Market Commentary – December 15, 2025

The FOMC (Federal Open Market Committee) concluded its regular monetary policy meeting last Wednesday and announced a highly anticipated and eagerly awaited rate cut.

It agreed to cut the Federal Funds rate cut by 25 bps to 3.50%–3.75%. But the Committee is not expecting many more interest rate cuts into 2026 – this was the hawkish side of their announcement and action.

Separately, the Fed ended Quantitative Tightening (QT) on December 1, halting the runoff of securities from its balance sheet – a process that had been draining liquidity from financial markets. At the FOMC meeting, the Fed also signaled a willingness to provide additional liquidity by purchasing Treasury bills, reflecting seasonal funding pressures, which tend to put upward pressure on interest rates as businesses wind down activity toward year-end.

In addition, seasonal tax payments from December through April also tend to put upward pressure on interest rates as demand for capital rises. To ease this pressure and prevent rates from rising as liquidity tightens, the Fed announced plans to purchase Treasury bills over the next 6 months, with estimates ranging from $500 billion to $550 billion, to maintain what it calls an “ample reserves regime.”

While the Fed has stated that this program does not constitute Quantitative Easing (QE), some market observers are calling it “QE-lite.” This was the dovish side of the FOMC meeting.

The equity market responded positively, but a rally was eventually stolen by the market’s disappointment in the Grinchy earnings announcements from Oracle (ORCL) and Broadcom (AVGO).

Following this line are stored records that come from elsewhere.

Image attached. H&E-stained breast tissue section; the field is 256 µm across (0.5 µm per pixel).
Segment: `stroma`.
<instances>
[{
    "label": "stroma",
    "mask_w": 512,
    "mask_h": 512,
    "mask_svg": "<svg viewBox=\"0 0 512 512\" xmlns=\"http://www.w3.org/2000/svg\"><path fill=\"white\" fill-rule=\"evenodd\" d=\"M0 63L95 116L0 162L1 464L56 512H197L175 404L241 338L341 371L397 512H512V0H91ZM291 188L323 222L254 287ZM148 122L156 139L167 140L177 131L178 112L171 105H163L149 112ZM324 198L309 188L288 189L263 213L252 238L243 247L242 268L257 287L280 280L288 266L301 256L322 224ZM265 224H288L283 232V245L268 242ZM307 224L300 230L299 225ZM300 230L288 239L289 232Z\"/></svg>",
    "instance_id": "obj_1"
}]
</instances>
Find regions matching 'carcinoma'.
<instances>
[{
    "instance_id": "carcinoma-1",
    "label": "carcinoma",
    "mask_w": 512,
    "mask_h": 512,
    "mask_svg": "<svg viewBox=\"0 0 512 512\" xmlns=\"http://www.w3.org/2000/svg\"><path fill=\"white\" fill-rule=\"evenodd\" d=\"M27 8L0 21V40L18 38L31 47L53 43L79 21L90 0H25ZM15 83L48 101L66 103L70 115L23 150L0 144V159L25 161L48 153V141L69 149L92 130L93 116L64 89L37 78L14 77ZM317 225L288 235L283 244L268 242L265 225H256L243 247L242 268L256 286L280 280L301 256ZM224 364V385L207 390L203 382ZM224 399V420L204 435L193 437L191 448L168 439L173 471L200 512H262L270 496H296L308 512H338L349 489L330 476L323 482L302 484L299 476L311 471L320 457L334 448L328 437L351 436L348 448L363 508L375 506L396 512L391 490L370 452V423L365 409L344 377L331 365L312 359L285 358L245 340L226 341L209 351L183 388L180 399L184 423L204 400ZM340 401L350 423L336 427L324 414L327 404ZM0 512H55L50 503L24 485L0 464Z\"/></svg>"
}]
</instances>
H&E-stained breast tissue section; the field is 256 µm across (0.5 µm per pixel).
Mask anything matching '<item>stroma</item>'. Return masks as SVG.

Productivity A Key Measure For Future Economic Growth & Inflation

There was another notable insight from the Fed meeting last week. Near the end of his press conference on Wednesday, Fed Chair Jerome Powell remarked, “I never thought I would see a time when we had, five, six years of 2% productivity growth. We are definitely seeing higher productivity.” Average nonfarm productivity from 1Q2019 Q1to 2Q2025 (the most recent figure) has averaged 2.05%. Powell indicated that he thought part of the more recent gains might be attributable to artificial intelligence (AI) and that he expected more to come; this is reminiscent of Alan Greenspan’s remark in 1998 that the U.S. was experiencing a “once-in-a-century acceleration of innovation.” This would be the second such event in less than half a century, possibly a larger gain in productivity than in the 1990s. Gains in productivity historically deliver higher corporate profits, higher wages and salaries, higher asset prices and lower inflation.